Author Jeffrey Archer, who was cast out of Britain’s Conservative Party after being jailed on perjury charges, is coming to the defense of another noted black sheep — Judas Iscariot.
Archer announced Sunday that his new novel chronicling the life of the man who betrayed Jesus, “The Gospel According to Judas, by Benjamin Iscariot,” will be published in March.
“This is the most important book I have ever worked on. It means an awful lot to me,” said a statement from the author, whose novels include “Kane & Abel” and “Not A Penny More, Not A Penny Less.”
He said he wrote the book in collaboration with religious scholar Frank Moloney, formerly of the Catholic University of America.
Archer’s publisher, Macmillan, said the book imagines Judas as a politician who betrays Jesus not for money, but because of the belief he is an ineffective leader unable to challenge the authority of the Romans. Unlike the Gospels, Judas does not kill himself but instead survives and recounts his story to a son — the narrator of Archer’s book.
Archbishop Desmond Tutu of South Africa recorded an audio version of the novel last week, the statement said.
“It’s so authentic. It sounds just like the kind of thing someone’s son would do to try to rehabilitate their father’s name,” the publisher quoted Tutu as saying.
Last April, an Egyptian Coptic text was made public in Switzerland that portrayed Judas not as a sinister betrayer but as Jesus’ confidante, chosen to be told spiritual secrets that the other apostles were not.
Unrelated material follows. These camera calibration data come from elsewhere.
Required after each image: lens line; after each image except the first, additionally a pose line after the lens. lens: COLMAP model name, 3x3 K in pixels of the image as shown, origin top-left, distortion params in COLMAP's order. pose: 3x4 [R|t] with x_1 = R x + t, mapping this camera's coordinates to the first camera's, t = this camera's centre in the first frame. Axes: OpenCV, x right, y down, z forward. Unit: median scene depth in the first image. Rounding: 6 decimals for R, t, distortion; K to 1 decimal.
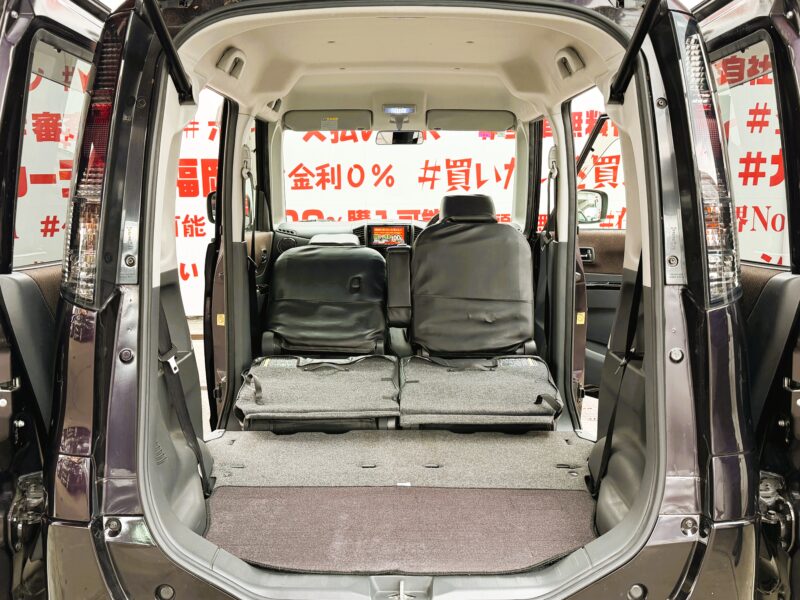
lens RADIAL K [[868.8, 0, 400.0], [0, 868.8, 300.0], [0, 0, 1]] dist [0.210506, -0.549354]
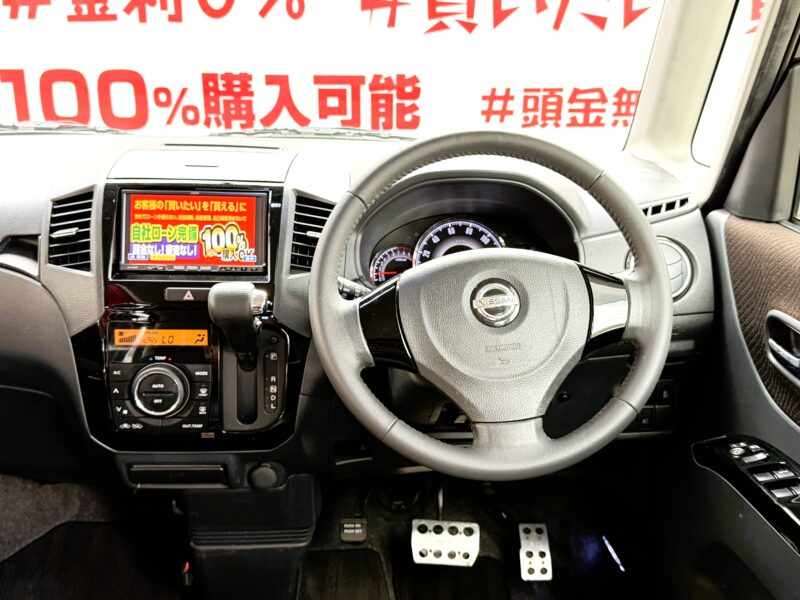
lens RADIAL K [[868.8, 0, 400.0], [0, 868.8, 300.0], [0, 0, 1]] dist [0.210506, -0.549354]
pose [[0.999467, 0.009452, 0.031232, 0.028531], [-0.015010, 0.983027, 0.182844, -0.073273], [-0.028974, -0.183215, 0.982646, 0.536517]]
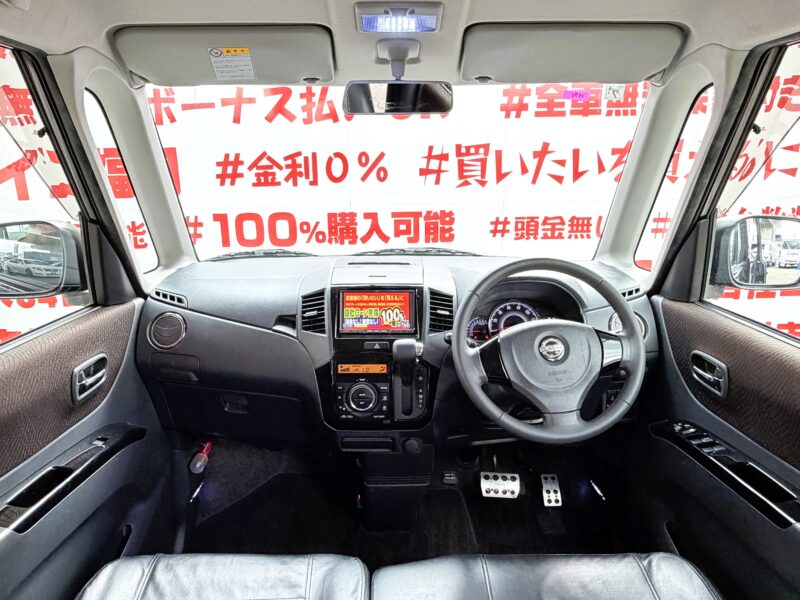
lens RADIAL K [[563.0, 0, 386.7], [0, 563.0, 297.2], [0, 0, 1]] dist [-0.002553, 0.000662]
pose [[0.999944, -0.003891, -0.009885, -0.002962], [0.004926, 0.994258, 0.106898, -0.082291], [0.009412, -0.106940, 0.994221, 0.502219]]
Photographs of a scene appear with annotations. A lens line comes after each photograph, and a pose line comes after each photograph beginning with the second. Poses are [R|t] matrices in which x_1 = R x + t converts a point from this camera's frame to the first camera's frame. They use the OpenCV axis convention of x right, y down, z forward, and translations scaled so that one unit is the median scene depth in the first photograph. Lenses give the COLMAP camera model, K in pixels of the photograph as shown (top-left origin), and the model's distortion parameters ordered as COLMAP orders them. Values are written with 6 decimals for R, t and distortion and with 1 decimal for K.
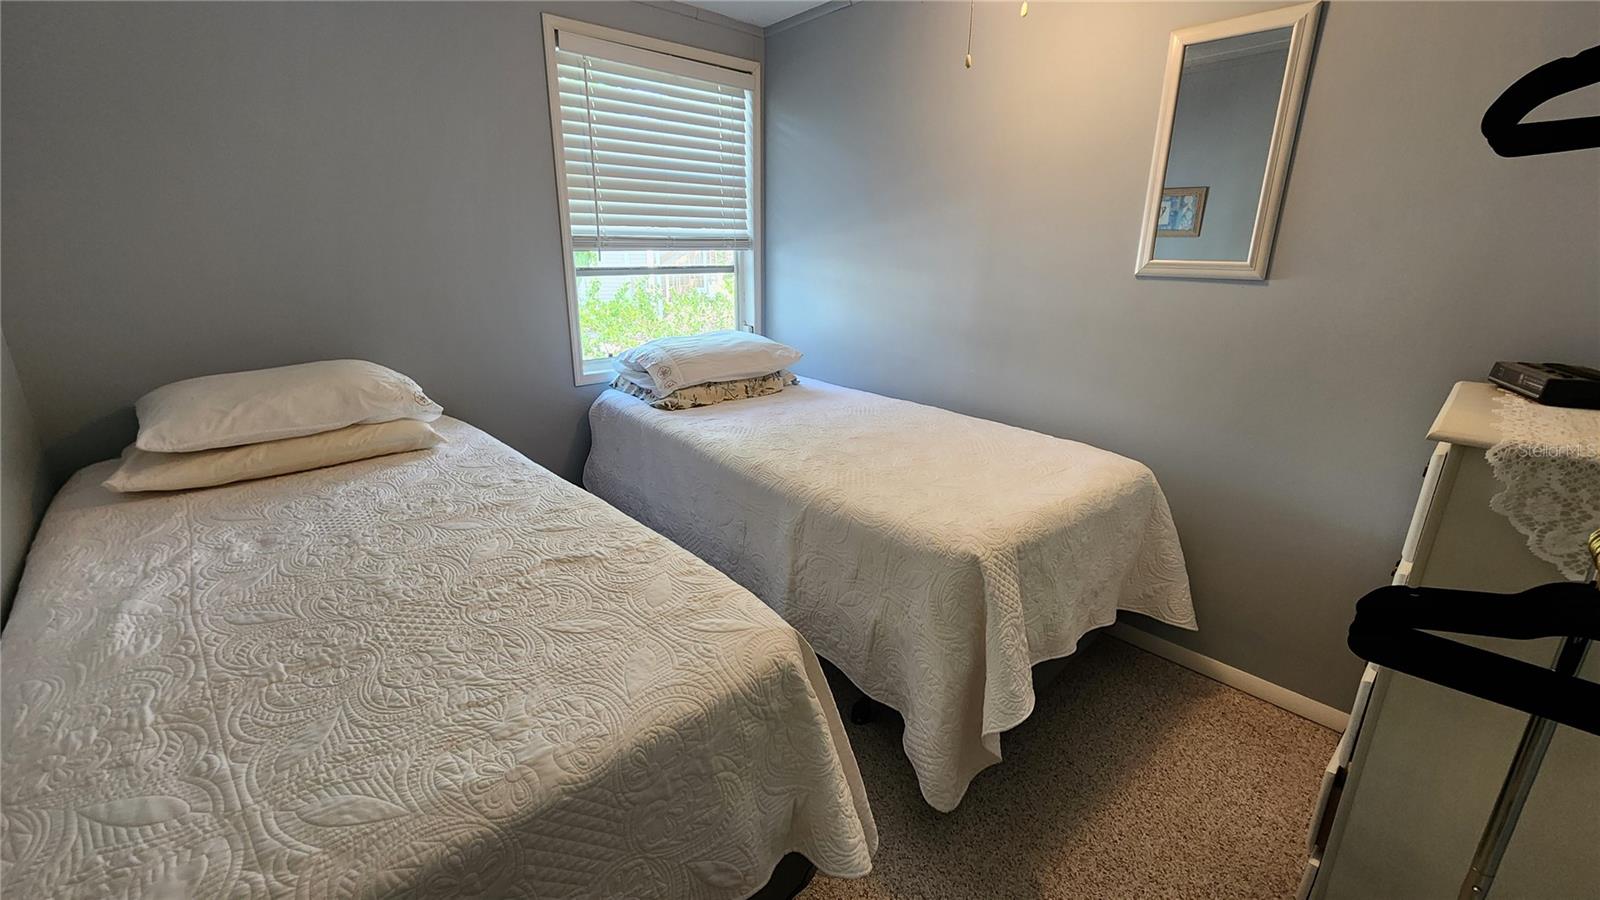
lens RADIAL K [[655.9, 0, 810.0], [0, 655.9, 449.3], [0, 0, 1]] dist [-0.001049, -0.000120]
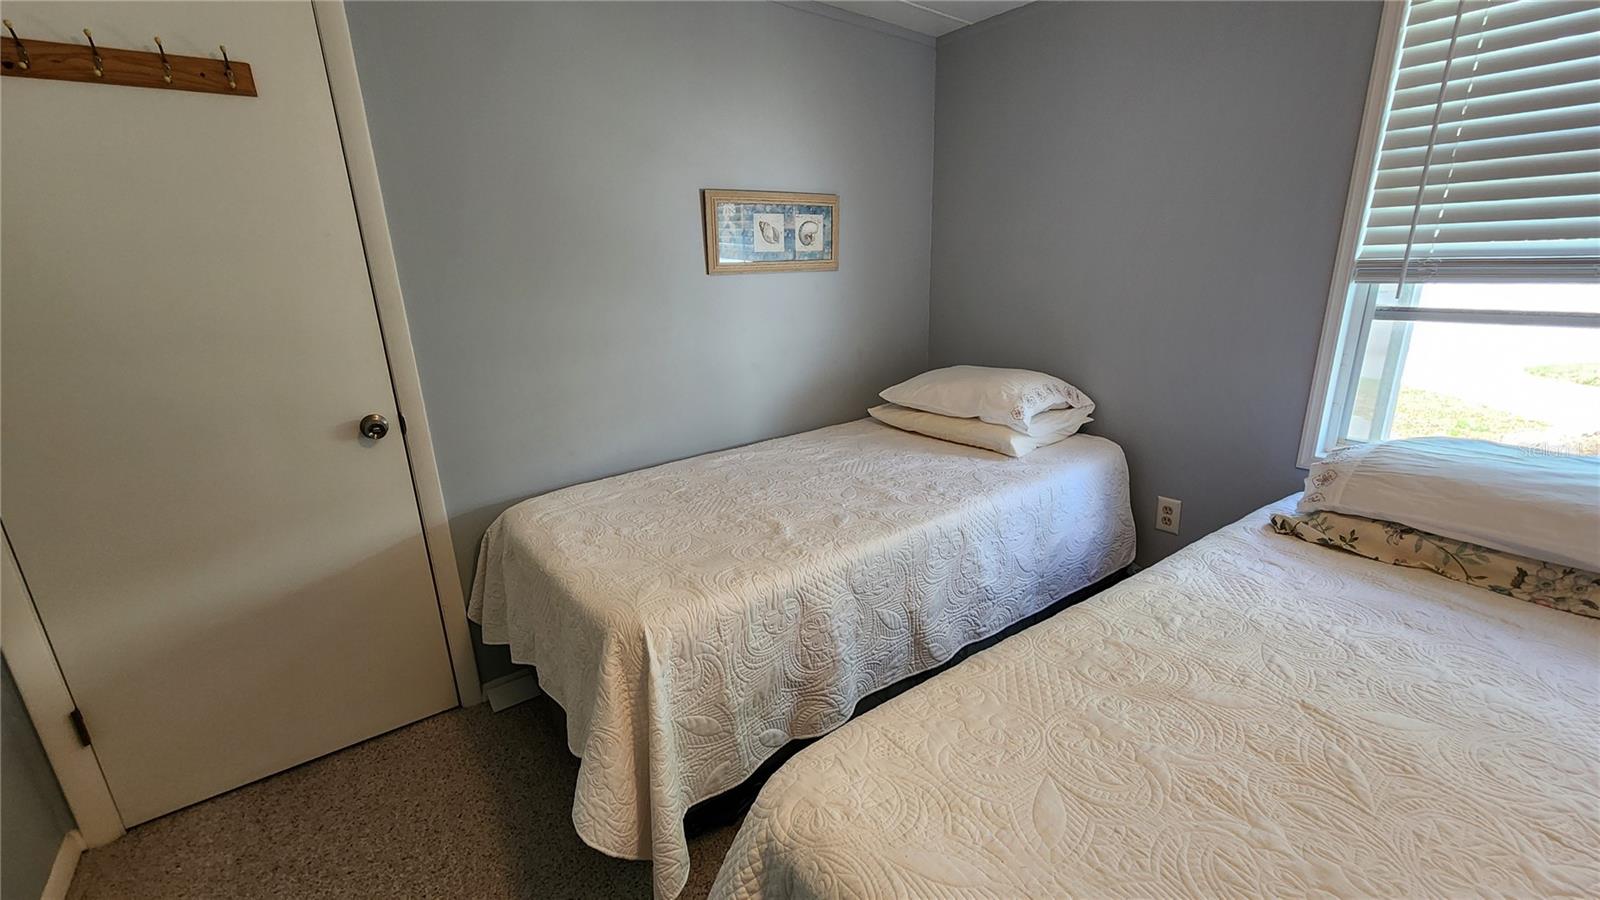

The gospel was found sometime in the 1970s in a remote burial cave in middle Egypt, said Mario Roberty, Switzerland-based Maecenas Foundation for Ancient Art.
Archer left prison in 2003 after serving two years for perjury and obstructing justice. He was convicted of lying during his successful 1987 libel action against the Daily Star newspaper, which claimed he had hired a prostitute.
The ex-lawmaker had been honored with a life peerage in 1992 for his tireless fundraising for the Conservative Party, but he was kicked out of the party over his perjury conviction.